Exercises —
1 > Reproduce the passage of the post-ERCP pancreatitis discussion from "So when you" up to and including "believe that study.".
2 > Answer these questions from the post-ERCP pancreatitis discussion:
(a) Which patients does Dr Kahaleh name as a possible exception to giving fluids?
(b) What two approaches did the SVI study compare?
(c) How many patients were enrolled in the SVI study?
3 > Continue the post-ERCP pancreatitis discussion from where it stops.

Extract provided —
· · · · · · ·

Dr Kahaleh: I think it's a very interesting study, but there's two things to consider. Number one, what will be the drawback of not giving fluids? I mean unless you have somebody who is cardiac challenge, congestive heart failure (CHF) or something like this, I just don't see the downside of giving fluid. There's no real adverse event except if you cannot tolerate high volume overload.
The other thing is you always have to look at the power of a study. You have to question was this study powered enough? Because they included several type of patient in that study. There was not uniform kind of patients. Anytime you do a study about post-ERCP pancreatitis, you got to decide what am I talking about? Am I considering people that got ampullectomy? Am I considering people that had the precut sphincterotomy? Am I considering people that have pancreas diseases? And I'm considering people that have difficult cannulation due to whatever reason.
So when you have such a wide variety of patients, you have to always question the validity of the power analysis that you've done before starting the study. So that is my biggest concern always. So I would say I would need a study with way much more patient if we want to look at every single patient in the go in ERCP to believe that study.
Dr Buxbaum: I thought it was a brilliant study. Mike Chris was similar. It was powered basically to look at the reduction to be exactly equivalent to just doing NSAIDs versus a placebo. And I do think since NSAIDs are effective, you probably have to have a bigger sample size now that you're doing a combination therapy. Kind of like with blood pressure trials, when you're adding second and third agents, you have to go with a bigger group to show the smaller incremental change. So I tend to agree with you about that.
The last one, which is probably coming up pretty soon, is the SVI study. I was honored to be part of this and a lot of folks were around the United States, so this was looking at the administration of NSAIDs alone, or NSAIDs plus pancreatic stents. I think the results will probably be out fairly soon on this because the study's now completed with more than 1900 patients enrolled and enrollment's stopped. What's your sort of overall thought on the giant SVI study and where it may take things?
Dr Kahaleh: I mean it will be very interesting to see the result. Everybody is extremely interested to see what's going to come out of it, obviously. Because he's Indomethacin, the miracle drug that's going to allow us to skip placing pancreatic stent. I can tell you that everybody in the community is looking forward to that result. They would like to see that outcome from the result. I'm still waiting. I want to make sure that they're not supporting each other. I think they work together very well. Each one of them has different mechanisms. I don't think you can replace one by the other, but I think we need to look at the result because this may change completely our guidelines.
Dr Buxbaum: No, it's going to be big, but I agree that I agree that likely the way, looking at other parts of medicine, whether it's blood pressure or HIV control or sterile technique management in the operating room. Generally combination therapies kind of employ the different mechanisms of how things happen and tend to be the strongest. I suspect there's going to be a role for NSAIDs and stents in the future as well, for the prevention of EP.
Well, I think that covers a lot of the data and so Michelle, I wanted to thank you for this great discussion and please continue on to the next chapter for the discussion on the recent guidelines for prevention of post-ERCP pancreatitis.

· · · · · · ·

Given information —
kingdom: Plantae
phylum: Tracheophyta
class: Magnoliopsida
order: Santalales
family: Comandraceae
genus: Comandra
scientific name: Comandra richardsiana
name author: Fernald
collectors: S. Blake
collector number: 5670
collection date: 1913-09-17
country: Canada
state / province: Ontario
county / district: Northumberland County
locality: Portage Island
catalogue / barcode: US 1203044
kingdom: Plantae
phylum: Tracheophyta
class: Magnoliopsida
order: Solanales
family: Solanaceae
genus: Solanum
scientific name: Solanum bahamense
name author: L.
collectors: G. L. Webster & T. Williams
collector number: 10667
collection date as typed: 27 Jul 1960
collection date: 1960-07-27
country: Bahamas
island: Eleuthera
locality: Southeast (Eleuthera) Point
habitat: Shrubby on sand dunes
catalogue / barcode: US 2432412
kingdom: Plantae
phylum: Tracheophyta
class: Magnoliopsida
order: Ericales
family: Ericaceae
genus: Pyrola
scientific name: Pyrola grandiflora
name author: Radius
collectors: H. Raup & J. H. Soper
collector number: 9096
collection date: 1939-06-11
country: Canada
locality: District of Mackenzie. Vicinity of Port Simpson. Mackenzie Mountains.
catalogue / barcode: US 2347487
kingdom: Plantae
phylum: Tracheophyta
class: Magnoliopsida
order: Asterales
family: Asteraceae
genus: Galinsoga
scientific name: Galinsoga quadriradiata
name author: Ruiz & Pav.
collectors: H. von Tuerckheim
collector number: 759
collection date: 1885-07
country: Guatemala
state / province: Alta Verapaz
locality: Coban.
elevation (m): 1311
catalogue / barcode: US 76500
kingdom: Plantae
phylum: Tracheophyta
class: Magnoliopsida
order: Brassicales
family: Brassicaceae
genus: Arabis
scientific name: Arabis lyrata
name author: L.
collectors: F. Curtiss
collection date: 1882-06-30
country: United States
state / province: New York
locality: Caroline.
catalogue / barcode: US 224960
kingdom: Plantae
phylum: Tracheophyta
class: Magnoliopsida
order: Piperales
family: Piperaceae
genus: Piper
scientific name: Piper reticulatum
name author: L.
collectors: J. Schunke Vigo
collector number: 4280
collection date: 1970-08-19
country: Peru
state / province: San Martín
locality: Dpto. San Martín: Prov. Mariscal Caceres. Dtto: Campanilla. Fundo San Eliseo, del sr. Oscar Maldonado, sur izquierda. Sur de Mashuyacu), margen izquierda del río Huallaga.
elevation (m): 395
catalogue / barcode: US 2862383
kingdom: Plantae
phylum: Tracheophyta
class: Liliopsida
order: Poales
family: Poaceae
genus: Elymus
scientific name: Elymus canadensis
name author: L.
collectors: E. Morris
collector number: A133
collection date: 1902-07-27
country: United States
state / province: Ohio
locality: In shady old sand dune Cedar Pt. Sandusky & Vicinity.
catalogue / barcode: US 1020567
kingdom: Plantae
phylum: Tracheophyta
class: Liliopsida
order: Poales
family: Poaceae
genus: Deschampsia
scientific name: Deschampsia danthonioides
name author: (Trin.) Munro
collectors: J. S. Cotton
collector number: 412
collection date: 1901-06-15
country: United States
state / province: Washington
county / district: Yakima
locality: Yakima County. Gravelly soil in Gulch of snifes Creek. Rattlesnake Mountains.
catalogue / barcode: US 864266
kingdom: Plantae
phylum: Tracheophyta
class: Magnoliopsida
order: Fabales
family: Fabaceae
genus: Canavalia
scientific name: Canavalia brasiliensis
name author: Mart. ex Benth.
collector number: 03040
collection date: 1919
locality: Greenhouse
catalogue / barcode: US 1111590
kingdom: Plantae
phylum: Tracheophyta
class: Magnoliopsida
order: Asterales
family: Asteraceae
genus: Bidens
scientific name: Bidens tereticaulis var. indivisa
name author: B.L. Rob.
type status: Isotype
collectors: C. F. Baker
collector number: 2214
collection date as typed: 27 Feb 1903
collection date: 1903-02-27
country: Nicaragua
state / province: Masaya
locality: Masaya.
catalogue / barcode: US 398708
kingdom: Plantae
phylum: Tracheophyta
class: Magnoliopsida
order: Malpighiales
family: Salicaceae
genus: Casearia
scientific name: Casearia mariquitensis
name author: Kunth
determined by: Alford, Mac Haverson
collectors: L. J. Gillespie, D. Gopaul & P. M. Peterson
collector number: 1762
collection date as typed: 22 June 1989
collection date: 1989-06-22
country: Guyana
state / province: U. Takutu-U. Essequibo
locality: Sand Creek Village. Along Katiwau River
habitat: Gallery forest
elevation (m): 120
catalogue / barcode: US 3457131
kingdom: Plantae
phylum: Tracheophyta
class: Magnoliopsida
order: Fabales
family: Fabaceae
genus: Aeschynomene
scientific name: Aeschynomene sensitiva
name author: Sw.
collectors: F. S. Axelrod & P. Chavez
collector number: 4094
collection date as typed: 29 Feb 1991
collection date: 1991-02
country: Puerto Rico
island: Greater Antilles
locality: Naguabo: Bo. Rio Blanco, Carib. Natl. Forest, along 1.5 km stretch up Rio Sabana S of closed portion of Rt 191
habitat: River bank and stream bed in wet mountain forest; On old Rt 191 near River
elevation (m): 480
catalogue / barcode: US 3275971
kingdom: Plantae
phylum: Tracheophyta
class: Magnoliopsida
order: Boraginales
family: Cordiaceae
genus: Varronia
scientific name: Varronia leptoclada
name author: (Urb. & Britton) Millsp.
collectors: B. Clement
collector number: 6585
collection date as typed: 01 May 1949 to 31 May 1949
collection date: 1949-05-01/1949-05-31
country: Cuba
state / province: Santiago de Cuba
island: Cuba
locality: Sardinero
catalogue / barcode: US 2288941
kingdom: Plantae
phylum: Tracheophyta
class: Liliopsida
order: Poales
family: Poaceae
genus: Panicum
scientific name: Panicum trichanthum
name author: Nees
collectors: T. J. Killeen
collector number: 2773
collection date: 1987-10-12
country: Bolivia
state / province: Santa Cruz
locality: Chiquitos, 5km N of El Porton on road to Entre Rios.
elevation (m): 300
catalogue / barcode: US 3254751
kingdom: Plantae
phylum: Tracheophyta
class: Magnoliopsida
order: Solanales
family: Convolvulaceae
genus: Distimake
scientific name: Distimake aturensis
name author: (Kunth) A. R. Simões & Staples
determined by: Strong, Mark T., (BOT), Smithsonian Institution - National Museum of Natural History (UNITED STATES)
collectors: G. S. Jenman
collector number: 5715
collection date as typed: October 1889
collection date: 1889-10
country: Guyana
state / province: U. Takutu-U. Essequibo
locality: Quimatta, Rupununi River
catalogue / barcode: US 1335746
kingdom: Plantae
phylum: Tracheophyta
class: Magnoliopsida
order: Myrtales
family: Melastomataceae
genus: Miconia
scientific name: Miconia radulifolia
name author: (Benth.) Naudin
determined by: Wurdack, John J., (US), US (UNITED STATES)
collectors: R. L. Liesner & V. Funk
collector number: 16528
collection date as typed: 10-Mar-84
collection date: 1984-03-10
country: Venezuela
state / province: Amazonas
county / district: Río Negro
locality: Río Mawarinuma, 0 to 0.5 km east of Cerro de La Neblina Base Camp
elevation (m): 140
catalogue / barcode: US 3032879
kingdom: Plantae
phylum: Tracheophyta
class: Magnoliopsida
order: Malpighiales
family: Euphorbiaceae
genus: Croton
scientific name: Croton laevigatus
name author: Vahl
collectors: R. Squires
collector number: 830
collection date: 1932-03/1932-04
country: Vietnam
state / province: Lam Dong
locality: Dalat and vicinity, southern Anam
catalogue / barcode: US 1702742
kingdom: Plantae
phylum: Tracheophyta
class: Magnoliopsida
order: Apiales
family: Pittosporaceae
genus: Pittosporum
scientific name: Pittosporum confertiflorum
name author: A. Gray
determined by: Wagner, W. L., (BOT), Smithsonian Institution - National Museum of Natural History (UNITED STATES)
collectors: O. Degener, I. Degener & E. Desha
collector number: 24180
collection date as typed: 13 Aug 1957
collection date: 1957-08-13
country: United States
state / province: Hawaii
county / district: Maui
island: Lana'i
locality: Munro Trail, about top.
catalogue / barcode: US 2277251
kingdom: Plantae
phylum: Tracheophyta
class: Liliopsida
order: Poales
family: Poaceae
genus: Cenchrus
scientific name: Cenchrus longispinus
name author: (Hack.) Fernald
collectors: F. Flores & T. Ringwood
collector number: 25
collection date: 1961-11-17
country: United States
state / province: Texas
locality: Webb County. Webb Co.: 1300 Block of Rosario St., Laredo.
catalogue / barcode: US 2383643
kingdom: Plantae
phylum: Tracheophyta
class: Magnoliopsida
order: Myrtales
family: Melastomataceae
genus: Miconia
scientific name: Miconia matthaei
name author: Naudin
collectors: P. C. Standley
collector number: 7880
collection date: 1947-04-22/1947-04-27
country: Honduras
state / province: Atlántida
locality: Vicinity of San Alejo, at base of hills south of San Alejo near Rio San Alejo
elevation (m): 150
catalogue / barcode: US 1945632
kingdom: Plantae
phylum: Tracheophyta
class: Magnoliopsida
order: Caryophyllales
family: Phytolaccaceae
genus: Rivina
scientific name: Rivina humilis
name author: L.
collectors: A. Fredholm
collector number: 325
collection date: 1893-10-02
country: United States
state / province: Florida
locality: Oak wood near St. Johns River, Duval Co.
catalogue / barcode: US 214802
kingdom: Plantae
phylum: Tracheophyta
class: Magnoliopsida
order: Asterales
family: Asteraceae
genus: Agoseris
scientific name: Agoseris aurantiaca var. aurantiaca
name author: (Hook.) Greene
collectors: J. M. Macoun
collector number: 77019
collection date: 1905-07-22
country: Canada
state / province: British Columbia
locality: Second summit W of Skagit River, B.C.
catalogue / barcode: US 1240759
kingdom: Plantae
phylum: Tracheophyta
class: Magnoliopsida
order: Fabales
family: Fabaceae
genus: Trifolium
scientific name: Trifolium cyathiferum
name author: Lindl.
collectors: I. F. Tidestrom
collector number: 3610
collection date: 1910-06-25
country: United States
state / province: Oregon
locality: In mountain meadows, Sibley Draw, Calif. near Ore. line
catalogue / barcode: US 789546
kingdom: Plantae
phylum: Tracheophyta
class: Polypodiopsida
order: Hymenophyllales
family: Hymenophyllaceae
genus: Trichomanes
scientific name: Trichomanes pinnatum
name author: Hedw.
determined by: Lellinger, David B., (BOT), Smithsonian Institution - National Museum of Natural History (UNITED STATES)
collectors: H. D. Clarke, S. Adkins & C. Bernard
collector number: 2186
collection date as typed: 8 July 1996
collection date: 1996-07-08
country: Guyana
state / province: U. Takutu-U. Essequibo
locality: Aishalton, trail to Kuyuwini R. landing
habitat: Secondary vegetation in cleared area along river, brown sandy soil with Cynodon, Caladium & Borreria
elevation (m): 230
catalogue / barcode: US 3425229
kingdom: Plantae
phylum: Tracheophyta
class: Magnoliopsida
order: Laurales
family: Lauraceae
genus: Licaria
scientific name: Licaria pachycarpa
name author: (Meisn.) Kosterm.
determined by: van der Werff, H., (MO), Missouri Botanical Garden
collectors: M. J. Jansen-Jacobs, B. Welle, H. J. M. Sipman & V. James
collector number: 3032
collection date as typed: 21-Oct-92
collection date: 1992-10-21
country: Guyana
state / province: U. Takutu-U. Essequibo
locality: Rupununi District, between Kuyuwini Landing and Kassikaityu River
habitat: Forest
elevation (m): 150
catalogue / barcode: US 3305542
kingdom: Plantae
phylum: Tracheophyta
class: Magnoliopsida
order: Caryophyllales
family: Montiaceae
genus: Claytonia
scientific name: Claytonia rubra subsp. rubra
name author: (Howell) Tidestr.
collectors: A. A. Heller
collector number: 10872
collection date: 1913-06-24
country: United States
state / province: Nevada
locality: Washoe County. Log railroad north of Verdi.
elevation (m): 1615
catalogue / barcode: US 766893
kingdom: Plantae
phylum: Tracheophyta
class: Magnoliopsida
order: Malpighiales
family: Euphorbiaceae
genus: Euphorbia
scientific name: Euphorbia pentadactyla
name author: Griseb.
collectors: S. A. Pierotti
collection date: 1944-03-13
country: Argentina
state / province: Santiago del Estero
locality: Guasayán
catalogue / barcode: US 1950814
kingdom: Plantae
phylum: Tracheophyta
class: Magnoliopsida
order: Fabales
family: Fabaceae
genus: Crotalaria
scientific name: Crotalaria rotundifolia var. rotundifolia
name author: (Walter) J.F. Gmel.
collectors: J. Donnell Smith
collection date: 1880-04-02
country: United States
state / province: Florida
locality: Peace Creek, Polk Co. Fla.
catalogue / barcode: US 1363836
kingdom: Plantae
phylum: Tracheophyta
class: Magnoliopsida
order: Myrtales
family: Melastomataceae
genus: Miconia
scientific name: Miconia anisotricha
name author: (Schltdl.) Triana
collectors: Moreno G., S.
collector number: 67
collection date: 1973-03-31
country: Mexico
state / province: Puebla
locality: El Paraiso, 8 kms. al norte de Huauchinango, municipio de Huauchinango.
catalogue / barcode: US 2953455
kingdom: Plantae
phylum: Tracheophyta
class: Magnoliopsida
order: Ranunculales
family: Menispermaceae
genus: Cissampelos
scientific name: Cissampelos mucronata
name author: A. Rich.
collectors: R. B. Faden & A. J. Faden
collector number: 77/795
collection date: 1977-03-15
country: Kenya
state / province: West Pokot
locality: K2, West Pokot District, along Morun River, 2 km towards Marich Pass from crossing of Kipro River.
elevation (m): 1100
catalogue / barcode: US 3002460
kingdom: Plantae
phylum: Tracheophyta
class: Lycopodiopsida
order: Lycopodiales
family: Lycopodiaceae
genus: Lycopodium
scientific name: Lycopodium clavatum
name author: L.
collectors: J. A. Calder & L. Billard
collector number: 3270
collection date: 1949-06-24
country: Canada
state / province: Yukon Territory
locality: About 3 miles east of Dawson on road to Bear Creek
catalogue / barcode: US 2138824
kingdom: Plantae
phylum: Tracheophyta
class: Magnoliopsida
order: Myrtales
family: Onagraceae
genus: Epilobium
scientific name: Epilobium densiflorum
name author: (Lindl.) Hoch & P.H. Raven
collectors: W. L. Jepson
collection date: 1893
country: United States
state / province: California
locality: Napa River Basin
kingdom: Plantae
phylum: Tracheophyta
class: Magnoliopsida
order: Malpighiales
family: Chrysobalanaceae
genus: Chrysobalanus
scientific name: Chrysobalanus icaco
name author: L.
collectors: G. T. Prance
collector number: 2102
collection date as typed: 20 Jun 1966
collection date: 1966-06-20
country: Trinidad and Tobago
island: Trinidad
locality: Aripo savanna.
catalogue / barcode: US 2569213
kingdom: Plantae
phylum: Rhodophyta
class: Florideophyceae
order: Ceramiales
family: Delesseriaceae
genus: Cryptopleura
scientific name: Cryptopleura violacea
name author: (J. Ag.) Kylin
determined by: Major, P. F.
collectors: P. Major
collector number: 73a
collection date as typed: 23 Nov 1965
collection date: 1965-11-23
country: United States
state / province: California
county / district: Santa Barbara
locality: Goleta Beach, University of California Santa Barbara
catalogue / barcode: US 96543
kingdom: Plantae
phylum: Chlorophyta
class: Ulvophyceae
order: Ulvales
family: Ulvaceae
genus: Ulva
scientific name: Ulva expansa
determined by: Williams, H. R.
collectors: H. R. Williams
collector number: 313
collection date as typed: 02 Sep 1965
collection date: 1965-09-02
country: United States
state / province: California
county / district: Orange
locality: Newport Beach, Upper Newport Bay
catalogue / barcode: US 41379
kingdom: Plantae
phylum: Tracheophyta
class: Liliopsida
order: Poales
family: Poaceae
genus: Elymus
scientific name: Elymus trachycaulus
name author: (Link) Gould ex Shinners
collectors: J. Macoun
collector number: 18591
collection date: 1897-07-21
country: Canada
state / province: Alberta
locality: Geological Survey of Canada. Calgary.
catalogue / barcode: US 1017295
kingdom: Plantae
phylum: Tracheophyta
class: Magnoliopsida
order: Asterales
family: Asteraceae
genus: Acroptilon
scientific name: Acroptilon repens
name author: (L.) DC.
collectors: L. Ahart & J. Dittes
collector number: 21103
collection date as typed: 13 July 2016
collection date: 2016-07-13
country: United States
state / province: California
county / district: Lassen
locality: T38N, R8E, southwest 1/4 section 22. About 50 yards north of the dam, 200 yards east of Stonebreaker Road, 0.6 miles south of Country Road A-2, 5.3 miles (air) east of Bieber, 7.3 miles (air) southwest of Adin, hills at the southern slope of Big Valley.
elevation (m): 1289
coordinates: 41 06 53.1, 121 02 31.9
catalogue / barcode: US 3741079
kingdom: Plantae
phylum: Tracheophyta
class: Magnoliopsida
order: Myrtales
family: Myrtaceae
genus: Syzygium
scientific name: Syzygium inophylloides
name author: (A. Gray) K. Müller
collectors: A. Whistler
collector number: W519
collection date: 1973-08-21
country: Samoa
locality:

· · · · · · ·

Results of the tasks —
1 >
So when you have such a wide variety of patients, you have to always question the validity of the power analysis that you've done before starting the study. So that is my biggest concern always. So I would say I would need a study with way much more patient if we want to look at every single patient in the go in ERCP to believe that study.

2 >
(a) Patients who are cardiac challenged, such as those with congestive heart failure (CHF), who cannot tolerate high volume overload.
(b) NSAIDs alone versus NSAIDs plus pancreatic stents.
(c) More than 1900 patients.

3 >
Dr Kahaleh: Thank you, Jim. It was great to discuss with you. Any time.
Dr Buxbaum: Thank you, it's an honor.
Segment 3
James Buxbaum, MD: Welcome back to the program. Next we're going to speak with Dalbir Sandhu, who's assistant professor of medicine at Creighton University in Phoenix, Arizona. In this segment, we're going to review the fundamentals of the new ASGE guideline. Dalbir, welcome.
Dalbir S. Sandhu, MD: Thank you, James. I'm really excited to be here. Let me dive right in. I'm actually going to be asking you a few questions because I recently read your guidelines and I think these are really timely, very important, and extremely well written guidelines that came out by ASGE, American Society of Gastrointestinal Endoscopy, in 2023 to prevent post-ERCP pancreatitis.
Dr Buxbaum: Really the work of the whole ASGE Standard Practice Committee.
Dr Sandhu: Yeah. So the first question, which I actually wanted to ask you was, our goal is to prevent post-ERCP pancreatitis, which is one of the most common complication after ERCP. So what measures can we apply in the pre intra procedure and post procedures? So I read in the pre procedure you can give rectal NSAIDs. What did you find? Was it beneficial in all patients or just high-risk patients?
Dr Buxbaum: Well, the way we framed the guideline with kind of pre interim and post measures really, Bashar Qumseya of University of Florida who is a chair of the committee on campus, is this good framework for it. The most important thing we looked at initially was NSAIDs for high-risk patients. And so we did a systematic review of that and we found that actually not just for high risk, but actually for unselected studies, that there was a benefit of NSAID use. And so in the guideline we recommend rectal NSAIDs both for unselected patients, so for all comers, and there's a moderate quality of evidence for that and also for high-risk patients, there was also, we recommended it, there was a moderate quality of evidence. So both the groups, we recommend this approach.
Dr Sandhu: Got it. And in the rectal NSAID group, it's mainly indomethacin and diclofenac.
Dr Buxbaum: That's right. So both those agents are, there's data support both of them. Of course, as part of the other concept that goes on with the guideline that we do mention that these aren't necessarily recommended if someone has recent peptic ulcer disease or renal insufficiency. These are contraindications, the agents. Indomethacin 100 [mg] or diclofenac tend to be the ones that have been used. And typically, they're administered 30 minutes before or up to during the procedure in most of the studies. So that those are kind of technical pointers of use.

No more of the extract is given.